TASK
Pick out the lines below that include the string "down".

BEGIN RECORDS TO PROCESS

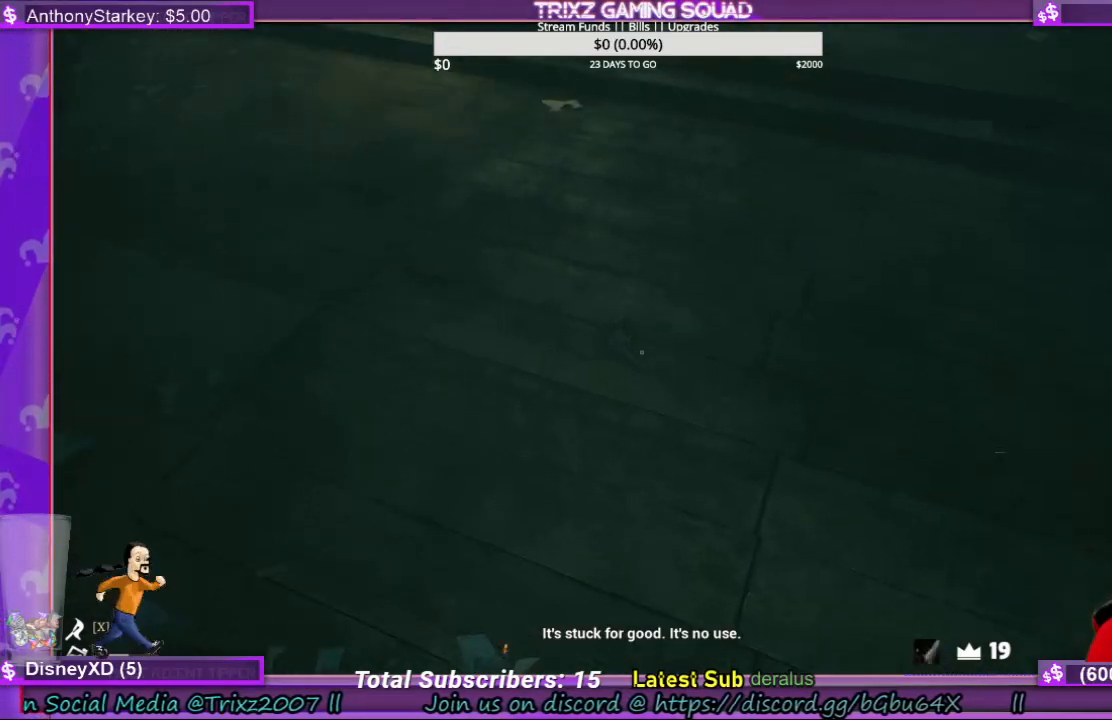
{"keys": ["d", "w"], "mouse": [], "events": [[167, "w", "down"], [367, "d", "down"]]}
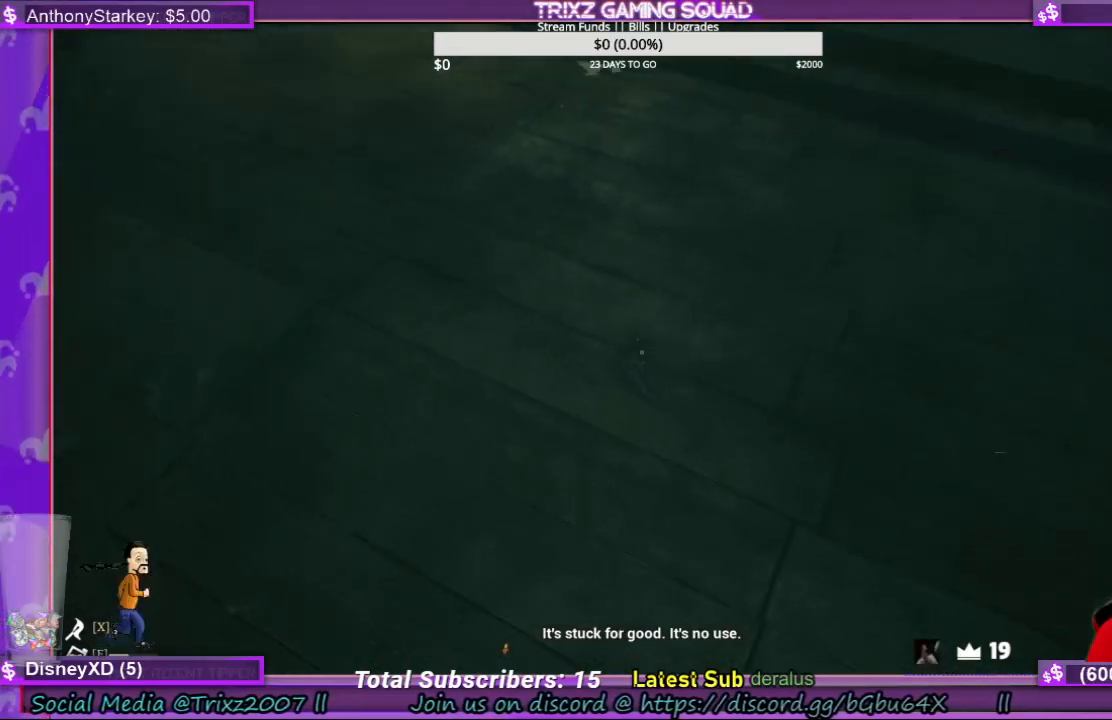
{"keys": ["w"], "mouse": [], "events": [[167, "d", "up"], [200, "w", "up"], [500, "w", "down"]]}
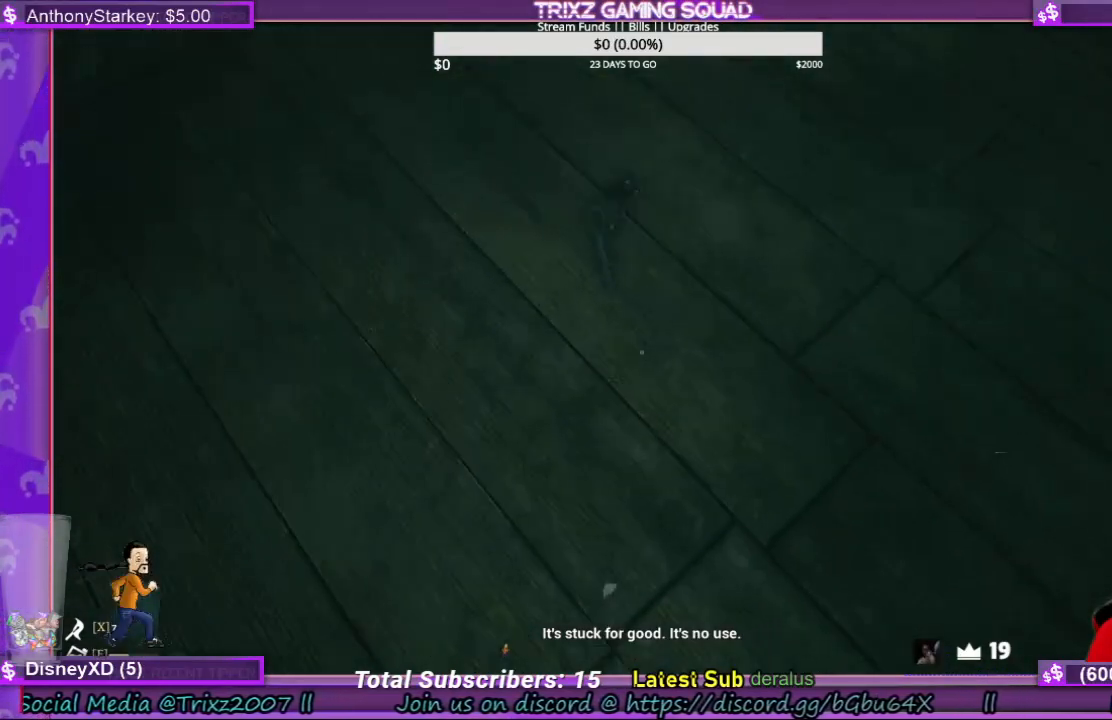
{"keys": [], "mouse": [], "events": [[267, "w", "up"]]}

END RECORDS TO PROCESS
BEGIN RECORDS TO PROCESS

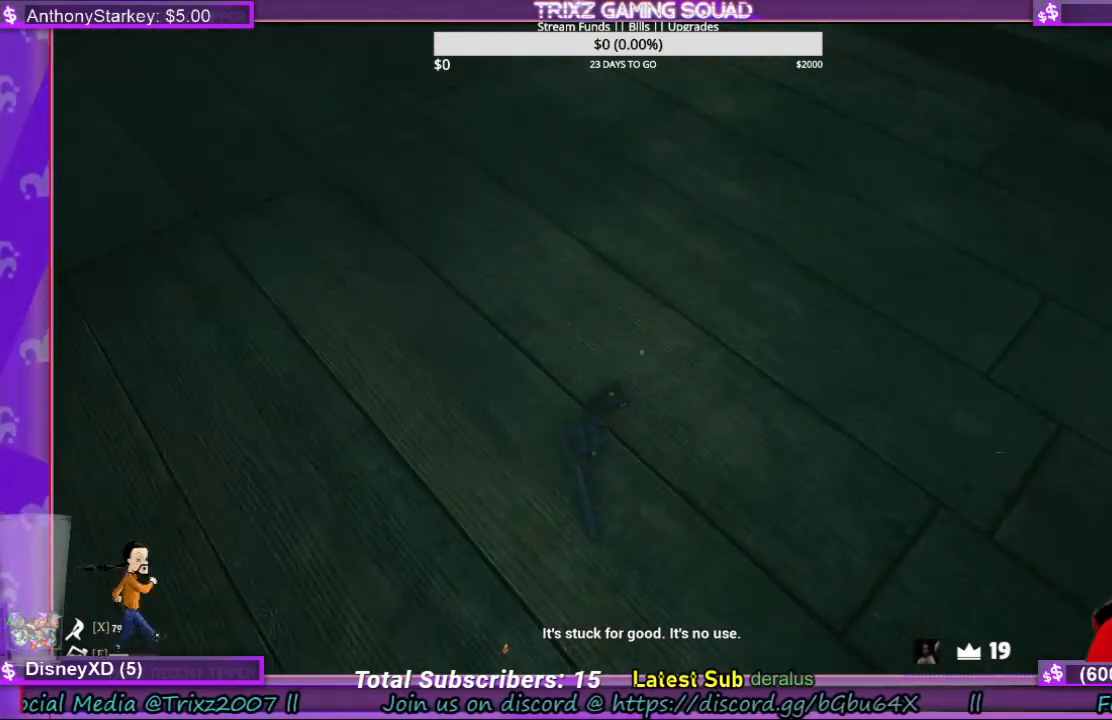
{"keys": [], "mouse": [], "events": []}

END RECORDS TO PROCESS
BEGIN RECORDS TO PROCESS

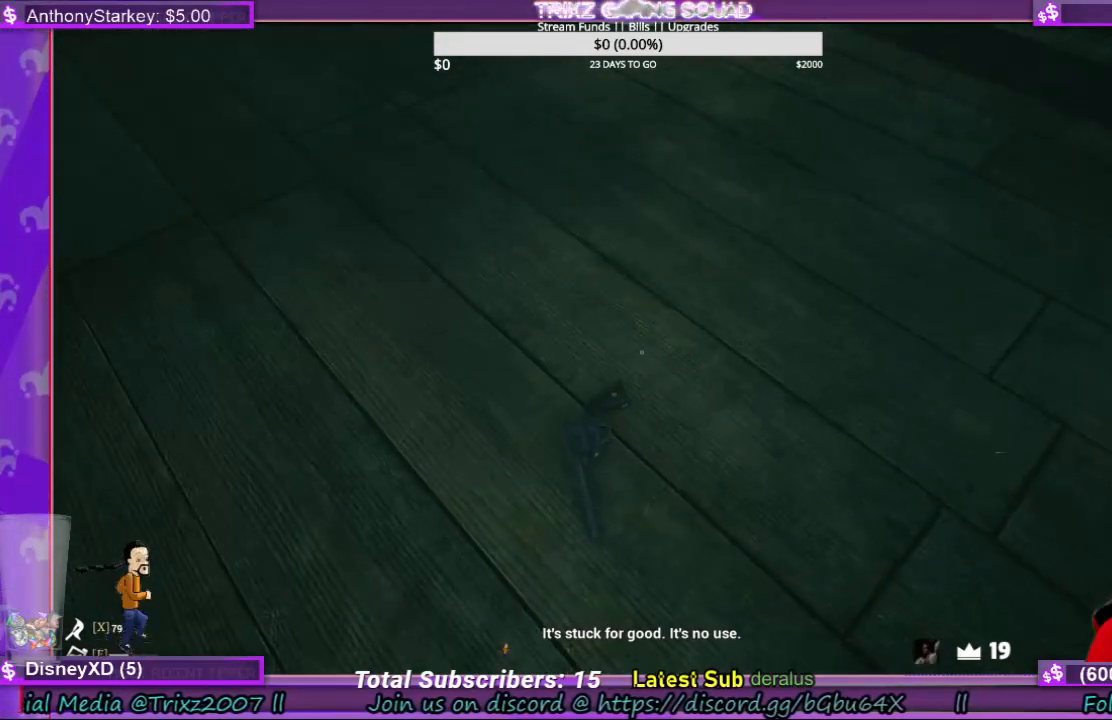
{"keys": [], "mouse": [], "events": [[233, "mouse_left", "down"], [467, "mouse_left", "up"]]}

END RECORDS TO PROCESS

OUTPUT OF THE TASK
{"keys": ["d", "w"], "mouse": [], "events": [[167, "w", "down"], [367, "d", "down"]]}
{"keys": ["w"], "mouse": [], "events": [[167, "d", "up"], [200, "w", "up"], [500, "w", "down"]]}
{"keys": [], "mouse": [], "events": [[233, "mouse_left", "down"], [467, "mouse_left", "up"]]}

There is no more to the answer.